When configuring any virtualized system, one common best practice is to balance the CPU cycles across the workloads. This best practice also applies to network I/O access. The best throughput will be obtained when bidirectional I/O access is balanced across the virtual machine workloads and network infrastructure.
Consolidating servers using virtualization makes good business sense. The Cisco Unified Computing System with the Cisco UCS M81KR VIC allows greater server consolidation densities and increases throughput performance by 38 percent over software-based switch solutions. The hardware-based solution offloads performance-intensive I/O tasks from the CPU, enabling greater (nealry 50 percent) application performance and greater virtual machine densities while supporting network throughput to handle increased densities and application load. With the Cisco Unified Computing System with the Cisco UCS M81KR VIC, the network is no longer the bottleneck to virtual server performance.

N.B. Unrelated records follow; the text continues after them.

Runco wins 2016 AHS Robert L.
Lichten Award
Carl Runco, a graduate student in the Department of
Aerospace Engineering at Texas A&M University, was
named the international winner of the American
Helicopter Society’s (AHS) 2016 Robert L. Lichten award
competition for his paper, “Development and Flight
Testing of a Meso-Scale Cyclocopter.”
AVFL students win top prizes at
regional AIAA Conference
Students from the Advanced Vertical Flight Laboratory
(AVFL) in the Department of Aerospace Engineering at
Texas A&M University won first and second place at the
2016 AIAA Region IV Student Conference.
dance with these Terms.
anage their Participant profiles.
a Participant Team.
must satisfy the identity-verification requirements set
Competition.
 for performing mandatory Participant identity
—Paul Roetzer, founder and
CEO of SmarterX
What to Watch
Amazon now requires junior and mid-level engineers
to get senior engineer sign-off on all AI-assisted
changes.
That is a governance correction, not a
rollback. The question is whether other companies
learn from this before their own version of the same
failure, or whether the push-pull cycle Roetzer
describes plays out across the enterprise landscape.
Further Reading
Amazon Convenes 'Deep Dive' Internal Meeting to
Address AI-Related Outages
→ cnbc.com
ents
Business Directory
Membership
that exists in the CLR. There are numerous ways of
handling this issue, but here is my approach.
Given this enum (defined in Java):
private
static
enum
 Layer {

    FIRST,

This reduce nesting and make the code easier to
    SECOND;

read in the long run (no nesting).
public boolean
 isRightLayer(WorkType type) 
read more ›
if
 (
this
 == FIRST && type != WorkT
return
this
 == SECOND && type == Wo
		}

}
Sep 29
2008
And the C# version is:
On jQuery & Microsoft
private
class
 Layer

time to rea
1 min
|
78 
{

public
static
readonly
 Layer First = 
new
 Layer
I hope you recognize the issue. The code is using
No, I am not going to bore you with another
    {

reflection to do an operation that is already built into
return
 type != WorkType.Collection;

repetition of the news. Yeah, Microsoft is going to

A single Cisco UCS M81KR VIC performs the functions of both NICs and HBAs, lowering costs and simplifying the entire networking infrastructure. Integrated role- and policy-based management enables network and storage administrators to manage virtual interfaces the same way they manage physical interfaces, reducing the number of management systems and building on current personnel skills for an overall lower TCO.